When I lived in Romania after college, I spent every day for a year in a house full of children. There were always three adults as well – two to look after the kids; one to cook.
Cooking was a full-time job, and it was rotated among all the ladies in the house. Except for me. I was considered only capable of eating what was cooked in that kitchen (and it suited me just fine). Though I spent my days singing songs, playing games, running in the park, and carrying any number of kids on my back, when they were napping and the house was quiet, I camped out in the kitchen.
From the kitchen table, I watched four seasons of recipes pass through sun-filled space. In the summer we feasted on deep red tomatoes, and red peppers still warm from the garden. In the fall, there was canning to be done – everything imaginable became pickles or jams or savory spreads. The winter was all about soup from jars that had been put away and potatoes cooked, or fried, or baked. Though most every recipe prepared in that kitchen corresponded with a season, one recipe made a year-round showing. Clătite.
Clătite are crepes – cooked fast in a hot pan and filled with something sweet or savory. In Romania, we always ate them sweet. They got a sprinkle of crunchy sugar or a sweep of house-made jam. The women in charge of cooking for all of those kids cranked out clătite as if they were serving an army (which, of course, they were). And by the time those kids came down from nap, rubbing the sleep from their eyes, there would be a pyramid of clătite waiting.
I used to practice making these in the Romanian winter when my radiators were insufficient and a working kitchen was the only warm spot. One week in particular, a snow drift positioned itself outside the door to our apartment building and I and my neighbors were trapped inside until someone made it by to dig us out. I made clătite.
The recipe has been hiding in the back of my brain for years, and it took a couple of attempts to get back into the swing of it. Fortunately, the one thing I learned from watching hundreds (probably thousands) of clătite cooked, is that there are always a few that don’t look quite perfect. The first one, in particular, is never pretty (that’s it on the right down below).
The less-than-perfect clătite are for snacking while you make the rest.
Oh, and should you be so inclined, let me put in a plug for the sheer goodness of clătite topped with nutella and bananas.
Clătite (Romanian Crepes)
- 2 large eggs
- 1 1/4 cup milk
- 3 Tablespoons butter, melted
- 1 cup all-purpose
- 2 Tablespoons sparkling water, plus more if needed
- extra melted butter, for brushing over the pan
- lemon zest
- Place an 8-inch skillet over medium heat. Meanwhile, whisk together the eggs, milk, and butter. Gradually add the flour, whisking vigorously until it is smooth and free of lumps. Add the water and whisk to incorporate it evenly into the batter. (The batter may need the addition of a bit more water if it proves to be too thick once you start cooking the clătite.)

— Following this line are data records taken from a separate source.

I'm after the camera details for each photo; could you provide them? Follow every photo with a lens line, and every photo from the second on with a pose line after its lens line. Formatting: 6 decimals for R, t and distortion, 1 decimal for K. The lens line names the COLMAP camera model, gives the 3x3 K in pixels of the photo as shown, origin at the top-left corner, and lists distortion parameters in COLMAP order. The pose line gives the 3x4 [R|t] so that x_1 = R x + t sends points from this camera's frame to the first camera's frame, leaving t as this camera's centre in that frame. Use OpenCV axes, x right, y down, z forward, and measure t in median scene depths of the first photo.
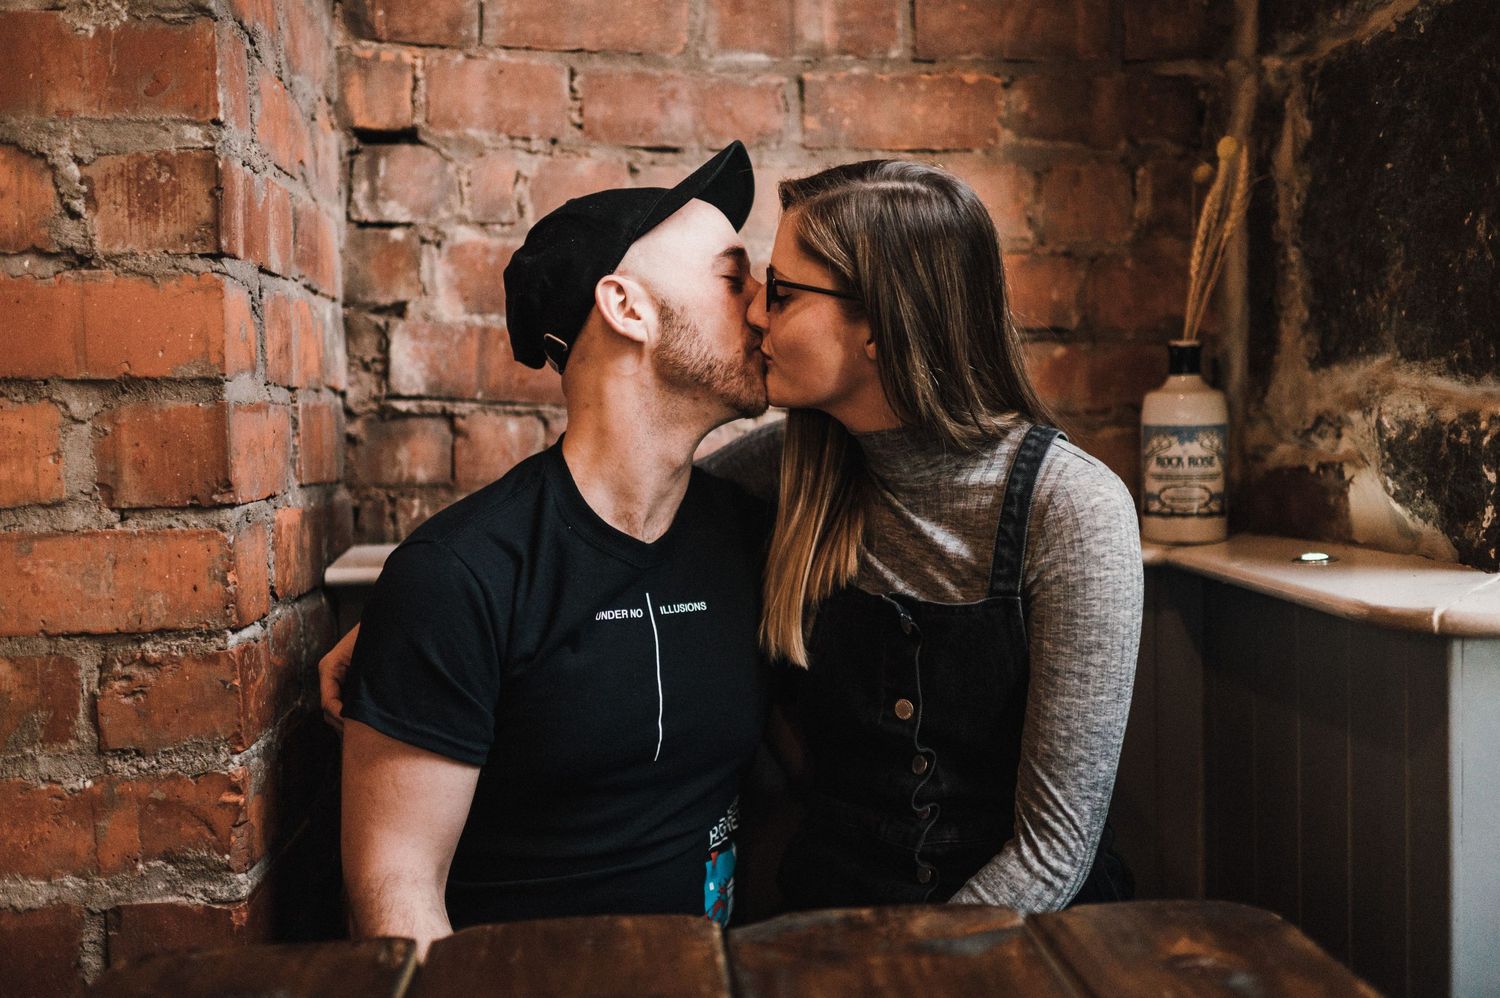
lens RADIAL K [[1411.2, 0, 695.5], [0, 1411.2, 498.2], [0, 0, 1]] dist [0.096979, -0.095301]
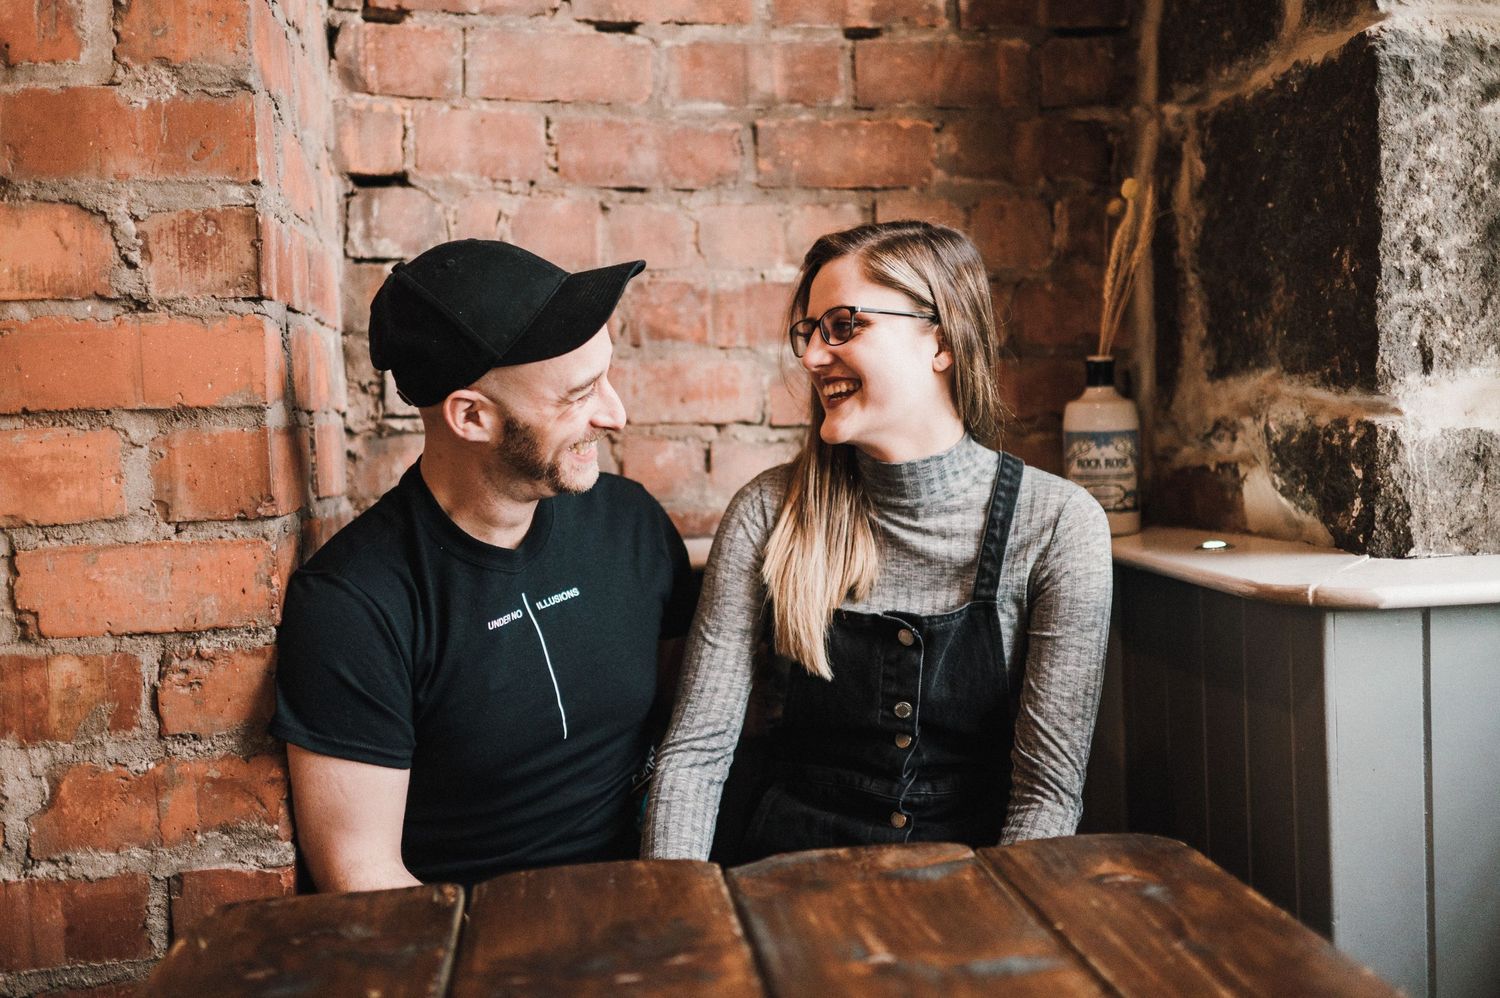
lens RADIAL K [[1525.4, 0, 647.3], [0, 1525.4, 489.9], [0, 0, 1]] dist [0.082960, -0.027746]
pose [[0.999088, -0.018152, 0.038659, -0.069388], [0.018477, 0.999797, -0.008060, -0.001637], [-0.038504, 0.008767, 0.999220, -0.218379]]
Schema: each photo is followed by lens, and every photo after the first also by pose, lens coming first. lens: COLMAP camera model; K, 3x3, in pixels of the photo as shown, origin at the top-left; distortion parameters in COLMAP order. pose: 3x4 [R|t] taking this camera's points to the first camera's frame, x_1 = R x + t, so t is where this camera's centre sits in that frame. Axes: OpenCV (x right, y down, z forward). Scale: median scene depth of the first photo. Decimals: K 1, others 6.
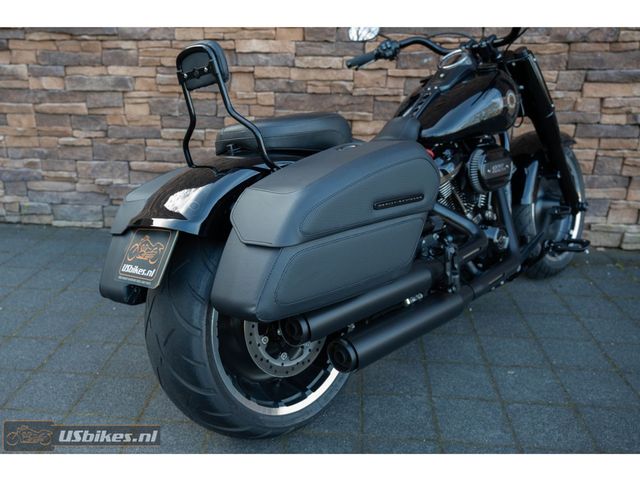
lens RADIAL K [[589.7, 0, 284.8], [0, 589.7, 256.1], [0, 0, 1]] dist [-0.071191, 0.126375]
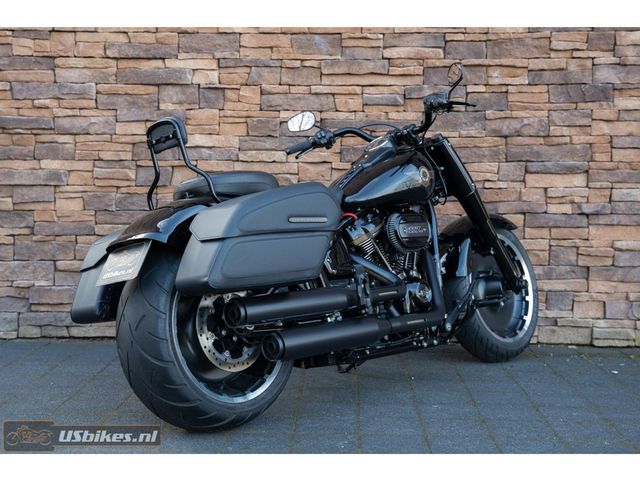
lens RADIAL K [[996.1, 0, 307.5], [0, 996.1, 200.5], [0, 0, 1]] dist [0.144437, 0.048835]
pose [[0.996976, -0.001458, 0.077690, 0.002069], [0.026208, 0.947548, -0.318536, 0.298195], [-0.073151, 0.319609, 0.944722, -0.614077]]
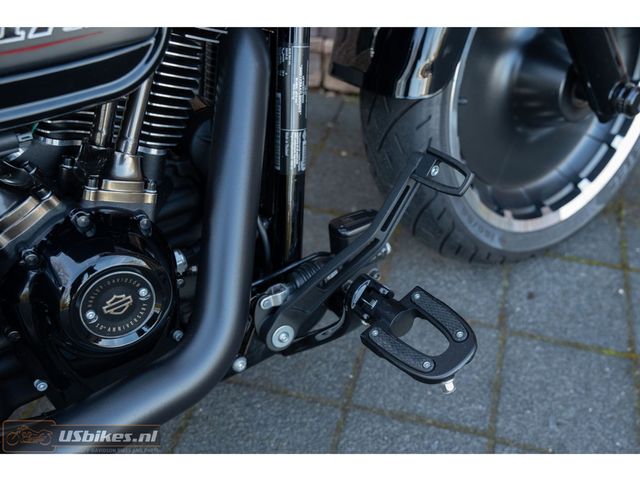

- Brush the pan with melted butter and immediately pour enough batter into the pan to very thinly coat the bottom and reach the sides. You may need to swirl the pan a bit to move the batter around, but it should spread easily. (Add water to the batter if it does not spread easily.) Cook the clătita until the edges begin to crisp and curl and the bottom is golden, 1-2 minutes. Using a spatula, flip the clătita over and cook the other side until just golden, another 1-2 minutes. (Don’t be worried if the first one browns quickly – the first one is never perfect.)
- Continue cooking the remaining batter in this way, brushing the pan lightly with butter before each, and stacking the clătite on a plate when finished. (After these start cooking, you may need to turn the heat up to medium-high to keep the pan hot.)
- Spread the clătite with your topping of choice, roll, and serve immediately.